TARIM ARAZİLERİ KORUMA ALTINA ALINMALI
Başkan Kilimcigöldelioğlu, Bölgede birinci ve ikinci sınıf tarım arazilerinin koruma altına alınması gerektiğini belirterek sözlerini şöyle sürdürdü: “Salihli, Alaşehir ve Kula’da jeotermal enerji tesisleri kurulmaktadır ancak bu bölgenin en değerli ürünü olan üzüm, zeytin ve tarımsal ürünler devre dışı bırakılmaktadır. 1. ve 2. sınıf tarım arazileri de koruma altına alınmalı, jeotermal, kentleşme ve sanayi yatırımlarına izin verilmemelidir.
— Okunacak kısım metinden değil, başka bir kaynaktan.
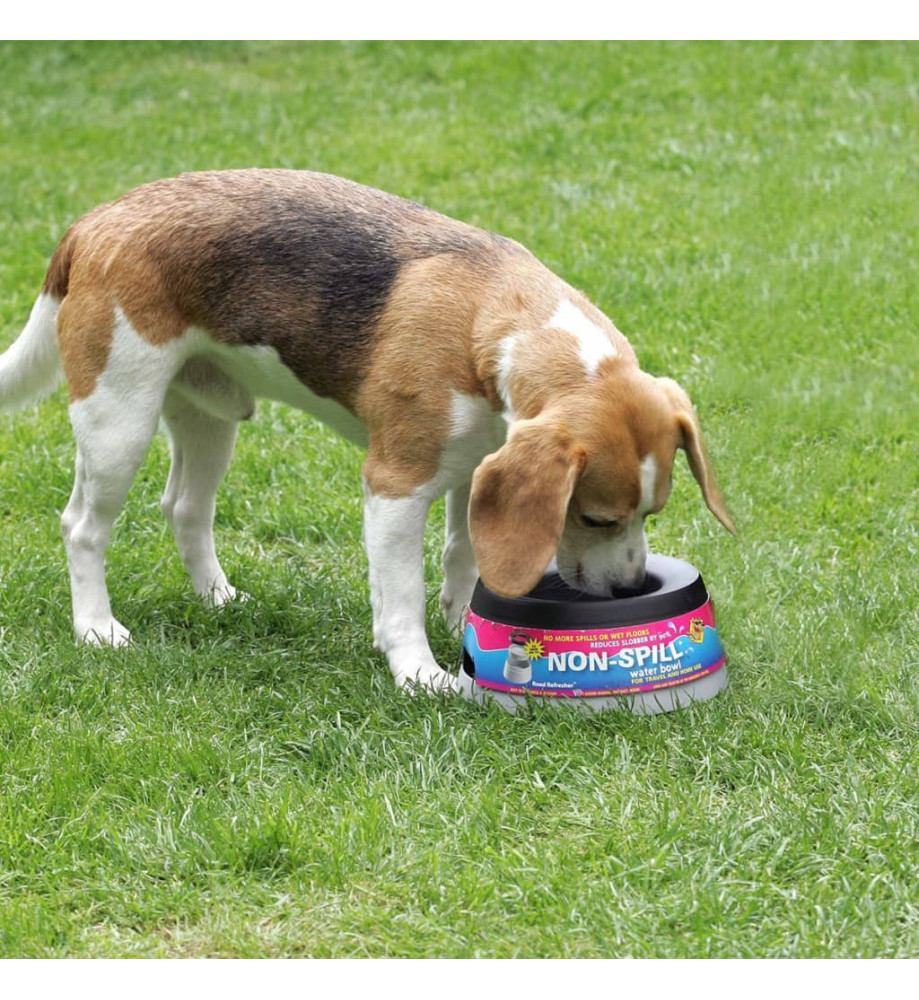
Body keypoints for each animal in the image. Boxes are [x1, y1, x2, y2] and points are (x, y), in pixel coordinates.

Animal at [0, 170, 732, 688]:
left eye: (653, 513)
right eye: (595, 518)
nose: (631, 592)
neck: (495, 327)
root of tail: (94, 221)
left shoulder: (477, 470)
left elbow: (464, 555)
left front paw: (462, 623)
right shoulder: (395, 487)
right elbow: (400, 592)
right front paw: (418, 672)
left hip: (210, 418)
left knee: (184, 507)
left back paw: (218, 598)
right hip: (117, 421)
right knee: (82, 526)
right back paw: (97, 628)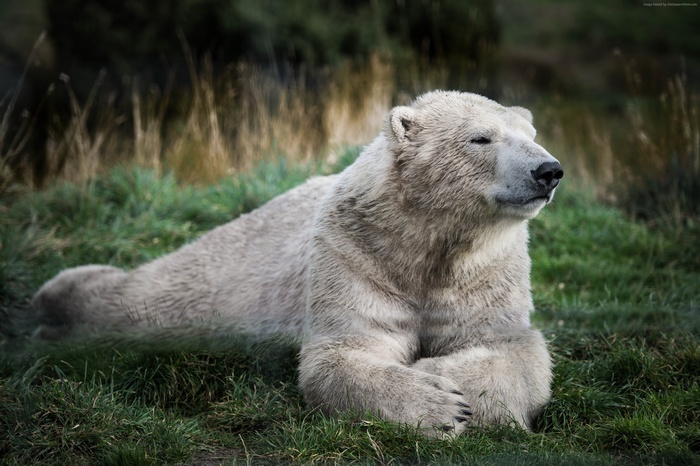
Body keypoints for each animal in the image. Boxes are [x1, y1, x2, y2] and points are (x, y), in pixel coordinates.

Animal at [32, 91, 563, 435]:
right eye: (481, 139)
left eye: (532, 134)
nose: (549, 170)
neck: (425, 238)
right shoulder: (357, 254)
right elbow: (342, 352)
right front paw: (439, 403)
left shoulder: (486, 272)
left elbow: (513, 350)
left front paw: (447, 376)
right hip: (229, 272)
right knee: (153, 298)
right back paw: (59, 298)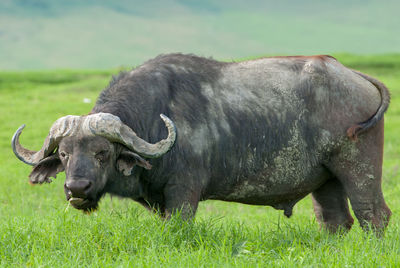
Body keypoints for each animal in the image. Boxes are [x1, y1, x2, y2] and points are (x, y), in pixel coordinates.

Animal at [12, 54, 390, 232]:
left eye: (103, 153)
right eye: (64, 154)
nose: (76, 188)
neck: (153, 117)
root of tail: (355, 76)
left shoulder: (183, 193)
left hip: (358, 168)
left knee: (374, 215)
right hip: (326, 180)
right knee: (335, 221)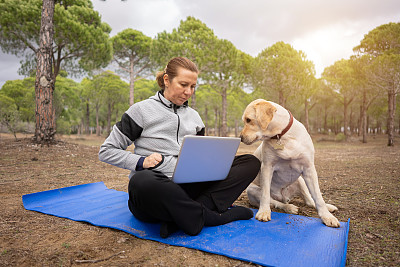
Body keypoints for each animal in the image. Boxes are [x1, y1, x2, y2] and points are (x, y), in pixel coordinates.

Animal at [241, 99, 340, 229]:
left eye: (248, 120)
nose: (241, 138)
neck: (283, 136)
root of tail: (284, 197)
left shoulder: (309, 169)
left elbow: (318, 197)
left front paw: (327, 216)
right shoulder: (267, 167)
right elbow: (265, 195)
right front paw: (263, 212)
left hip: (301, 181)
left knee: (309, 201)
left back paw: (328, 207)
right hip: (252, 190)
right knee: (276, 202)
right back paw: (289, 207)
Tarım ve Orman Bakanlığı, Jeotermal konusunda ve bu durumdan doğan zararlar hususunda çalışmalar yapmalı ve reenjeksiyon kontrolleri sağlanmalıdır. Açılmış olan
Jeotermal kuyular ve Reenjeksiyon kuyularının kontrolleri yapılmalı ve yeni süreçte büyük ova kapsamında Jeotermal kuyulara izin verilmemelidir.
KANSER VAKALARI HIZLA ARTIYOR
Toprak ve Su kaynaklarının yok olmaması adına hiçbir kamu yararı ile ilgili kararı kıyaslanmamalıdır. Ayrıca Jeotermal sulardaki atık suların kesinlikle toprağa bulaştırılmaması gerekir. Jeotermal kuyuların denetlemesi için sivil toplum kuruluşlarının da bulunduğu bir takip komisyonu kurulmalıdır. Jeotermal enerji 1. Sınıf tarım arazilerinde yapılmamalıdır. Gediz Nehrindeki tarımsal sulamadan kaynaklanan kirlilik kanserde en önemli unsurlardan biridir. Artık her evde her aile de birer kişi de kanser olayına rastlanmaktadır. Üniversite hastanelerinde bütün kemoterapi odaları dolu, koridor da dahi kemoterapi yapılmaktadır.”